Assigned task A: According to the article on the 2026 gold appeal, why is gold the lever that reaches every household when the government addresses India's forex stress? Answer in one to three sentences.
Assigned task B: In the rows, could you arrange as a numbered list the lines beginning at the line that has "login, the board" and stopping after the line that has "phpBB which keep", leaving out any blank lines?

Extract provided:
##########

PM Modi’s 2026 Gold Appeal: What It Actually Means for Investors

PM Modi’s gold appeal in May 2026 to avoid buying gold jewellery for a year isn’t anti-gold. In fact, the appeal said nothing about formats, but the logic of it points somewhere. India’s gold import bill hit an all-time high of $71.98 billion in 2025-26, and every new gram of physical gold requires a fresh import, while India already holds 25,000+ tonnes privately. Between 1968 and 1990, a similar attempt failed because no alternative existed. In 2026, the alternatives are finally good enough. Formats like verifiable gold offer full gold exposure without triggering a fresh import or sitting opaque in a locker.
India has tried to control its gold appetite three times in 64 years, PM Modi’s Gold Appeal in 2026 being the most recent. Evidently, of all the levers the government could pull to address India’s forex stress, gold is the one that lands in every household equally: the housewife, the college student, and the portfolio manager. No other asset class cuts across demographics the way gold does in India.
Each time, the method to control gold investments changed. The populace of the country also historically resisted each attempt, but 2026 is different. Here’s why.
Before PM Modi’s Gold Appeal: India’s Three Attempts to Change Gold Habits

Gold is much more than an asset for Indians: it is a legacy passed on through generations, rolling emotions and financial security into one. Indian households hold more gold than the combined reserves of the world’s top 10 central banks, and most of it sits idle across vaults, resisting initiatives like the Gold Monetisation Scheme (GMS).
India’s complicated relationship with gold policy didn’t begin in 2026. It began in the years after independence, when the country was bleeding foreign exchange and gold was pouring into private hands faster than it was flowing into national reserves. Here’s a breakdown.
1968: The Gold Control Act.
The first signal was in 1962, in fact. During the India-China war, the Prime Minister Jawaharlal Nehru appealed to all citizens to donate gold and money to the National Defence Fund. The government was signaling that private gold accumulation had a national cost. High demand for gold, paired with little to none indigenous production meant gold imports to an extent that the Indian rupee faced a steep decline, and forex reserves depleted to alarming levels.
The Finance Minister Morarji Desai took multiple steps in the next few years, including:
- Recalling all gold loans given by banks
- Banning forward trading in gold
- Banning production of gold jewellery above 14 carat fineness (1963)
- Introducing a gold bond scheme with tax immunity for unaccounted wealth
When these failed to produce the desired results, Desai came up with the Gold Control Act in 1968, which prohibited private ownership of gold bars and coins outright. All existing holdings of gold coins and bars had to be converted into jewelry, and declared. Goldsmiths were licensed and monitored. The intent was thus:
- reduce speculative hoarding,
- free up foreign exchange, and
- redirect private capital into more productive assets
However, the outcome was less than ideal. Indians shifted into gold jewelry even more, and smuggling cases increased in number. The Act was eventually repealed in 1990 after two decades of negligible impact.

##########

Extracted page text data
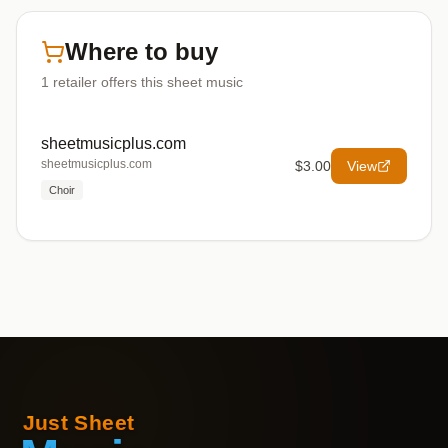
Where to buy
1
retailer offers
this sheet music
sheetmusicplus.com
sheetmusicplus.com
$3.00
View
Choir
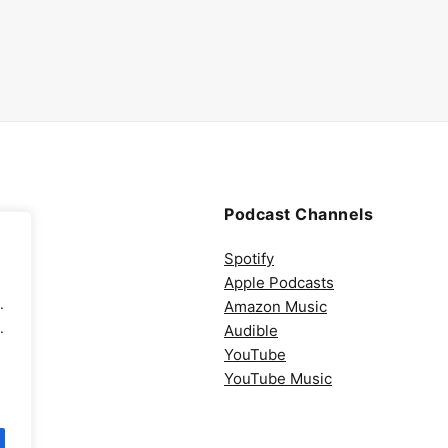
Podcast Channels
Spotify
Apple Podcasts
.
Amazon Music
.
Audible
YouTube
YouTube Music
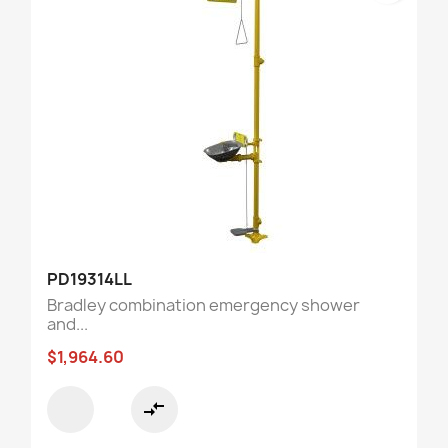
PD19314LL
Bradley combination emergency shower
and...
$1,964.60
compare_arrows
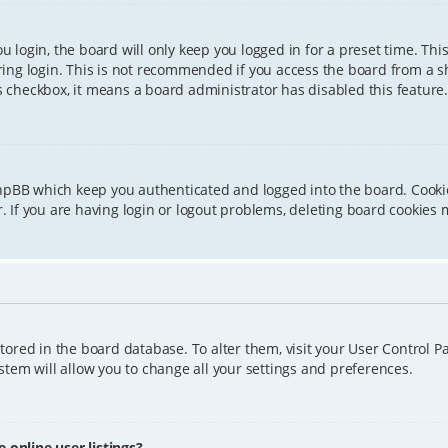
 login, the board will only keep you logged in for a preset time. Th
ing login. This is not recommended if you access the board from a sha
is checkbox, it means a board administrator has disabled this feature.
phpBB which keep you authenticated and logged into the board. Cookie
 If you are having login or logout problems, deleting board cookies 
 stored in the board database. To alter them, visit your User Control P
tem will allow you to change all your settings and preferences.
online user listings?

##########

Task answer A: Gold lands in every household equally: the housewife, the college student, and the portfolio manager. No other asset class in India cuts across demographics the way gold does.

Task answer B:
1.  login, the board will only keep you logged in for a preset time. Th
2. ing login. This is not recommended if you access the board from a sha
3. is checkbox, it means a board administrator has disabled this feature.
4. phpBB which keep you authenticated and logged into the board. Cookie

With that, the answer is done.